Scotland politics

Programme for government: Electric cars, bottle returns and low emission zones

Charging point for electric car Image copyright Getty Images
Image caption Nicola Sturgeon wants to make the A9 Scotland's first fully electric-enabled road

Environment is one of the Scottish government's buzz words and it certainly features heavily in this year's programme for government.

The most headline grabbing element is the commitment to phase out new petrol and diesel cars by 2032 - that's eight years ahead of the UK government's pledge.

It might seem an alien concept to us now with only a tiny proportion of drivers behind the wheel of an electric vehicle (EV).

But car manufacturers know the writing is on the wall and have already been investing heavily in EVs.

Westminster does not intend to introduce legislation banning petrol and diesel cars but instead use incentives to coax the car industry into the change.

Critics have already said that the transition will happen anyway without much government intervention.

But there needs to be an infrastructure network alongside it so potential consumers are not put off by range-anxiety; the fear of running out of battery life.

That's why Nicola Sturgeon has promised a significant expansion in the charging network including an Electric Highway along the A9, Scotland's longest road.

Image caption Reverse vending machines could be used for a deposit-return scheme for drinks cans and bottles

Environmental groups have described this as a "green" programme for government with a range of other measures announced.

A deposit-return scheme, previewed by BBC Scotland, will be created for drinks cans and bottles.

Scotland's four biggest cities will have Low Emissions Zones, banning the most polluting vehicles, by 2020. The Scottish government is already committed to one LEZ by the end of next year.

And there was an announcement for money to try and revive Carbon Capture and Storage.
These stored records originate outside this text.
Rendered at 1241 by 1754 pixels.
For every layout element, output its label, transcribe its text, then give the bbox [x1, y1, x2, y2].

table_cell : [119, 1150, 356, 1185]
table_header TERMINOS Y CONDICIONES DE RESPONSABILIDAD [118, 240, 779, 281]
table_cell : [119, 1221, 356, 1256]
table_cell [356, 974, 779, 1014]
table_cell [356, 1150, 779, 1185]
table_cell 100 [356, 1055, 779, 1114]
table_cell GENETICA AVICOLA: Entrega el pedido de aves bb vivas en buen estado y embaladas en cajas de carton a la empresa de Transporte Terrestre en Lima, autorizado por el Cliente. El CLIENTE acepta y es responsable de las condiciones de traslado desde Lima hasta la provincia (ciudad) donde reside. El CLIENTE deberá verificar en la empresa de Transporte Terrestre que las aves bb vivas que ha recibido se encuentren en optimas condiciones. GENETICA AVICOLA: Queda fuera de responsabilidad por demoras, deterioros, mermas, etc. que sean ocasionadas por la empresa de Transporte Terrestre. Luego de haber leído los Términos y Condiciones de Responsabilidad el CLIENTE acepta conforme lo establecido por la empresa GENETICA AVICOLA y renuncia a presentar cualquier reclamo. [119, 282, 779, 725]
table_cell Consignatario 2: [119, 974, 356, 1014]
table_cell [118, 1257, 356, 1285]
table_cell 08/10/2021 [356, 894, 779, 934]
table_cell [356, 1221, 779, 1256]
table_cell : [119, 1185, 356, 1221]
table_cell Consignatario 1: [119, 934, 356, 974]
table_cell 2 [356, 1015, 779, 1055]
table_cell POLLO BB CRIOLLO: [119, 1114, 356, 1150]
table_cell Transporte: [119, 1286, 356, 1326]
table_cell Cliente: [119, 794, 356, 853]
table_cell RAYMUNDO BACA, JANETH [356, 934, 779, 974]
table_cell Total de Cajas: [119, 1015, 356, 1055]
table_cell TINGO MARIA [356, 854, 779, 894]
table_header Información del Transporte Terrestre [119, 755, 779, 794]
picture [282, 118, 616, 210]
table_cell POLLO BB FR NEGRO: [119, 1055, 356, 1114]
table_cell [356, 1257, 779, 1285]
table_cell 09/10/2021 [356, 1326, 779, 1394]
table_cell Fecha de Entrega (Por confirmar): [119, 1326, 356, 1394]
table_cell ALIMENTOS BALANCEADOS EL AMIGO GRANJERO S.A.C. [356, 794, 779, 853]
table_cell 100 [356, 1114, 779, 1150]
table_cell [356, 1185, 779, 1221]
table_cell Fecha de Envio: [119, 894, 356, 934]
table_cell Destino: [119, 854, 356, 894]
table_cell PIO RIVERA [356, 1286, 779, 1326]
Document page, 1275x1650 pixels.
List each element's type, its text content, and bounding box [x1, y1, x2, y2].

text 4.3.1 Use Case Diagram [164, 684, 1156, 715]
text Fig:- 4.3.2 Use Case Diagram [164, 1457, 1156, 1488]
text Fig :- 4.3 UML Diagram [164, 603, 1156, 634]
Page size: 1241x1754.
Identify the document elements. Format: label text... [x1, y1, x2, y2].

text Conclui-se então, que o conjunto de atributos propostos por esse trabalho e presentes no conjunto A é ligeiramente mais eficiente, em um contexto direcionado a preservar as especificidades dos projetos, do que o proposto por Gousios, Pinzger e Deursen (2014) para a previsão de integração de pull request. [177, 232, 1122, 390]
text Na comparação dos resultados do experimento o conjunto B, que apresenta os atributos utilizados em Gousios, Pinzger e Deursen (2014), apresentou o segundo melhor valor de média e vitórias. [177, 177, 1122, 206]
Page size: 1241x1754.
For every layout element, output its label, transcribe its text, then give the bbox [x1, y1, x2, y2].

About £100,000 will fund a feasibility study into a small scale project at St Fergus in the North East.

Ministers have been keen on CCS because gas fuelled power stations provide high levels of flexibility and using this technology decarbonises them without having to shut them down.

It is not fully welcomed by green groups because it still requires fossil fuels but there is a general recognition that it is a step in the right direction.

Few people can quibble with these environmentally-friendly proposals, which makes them a relatively easy hit. But they will still require time and investment.

The Scottish government's long-stated ambition is to be a global leader in tackling climate change and these measures push them in the right direction.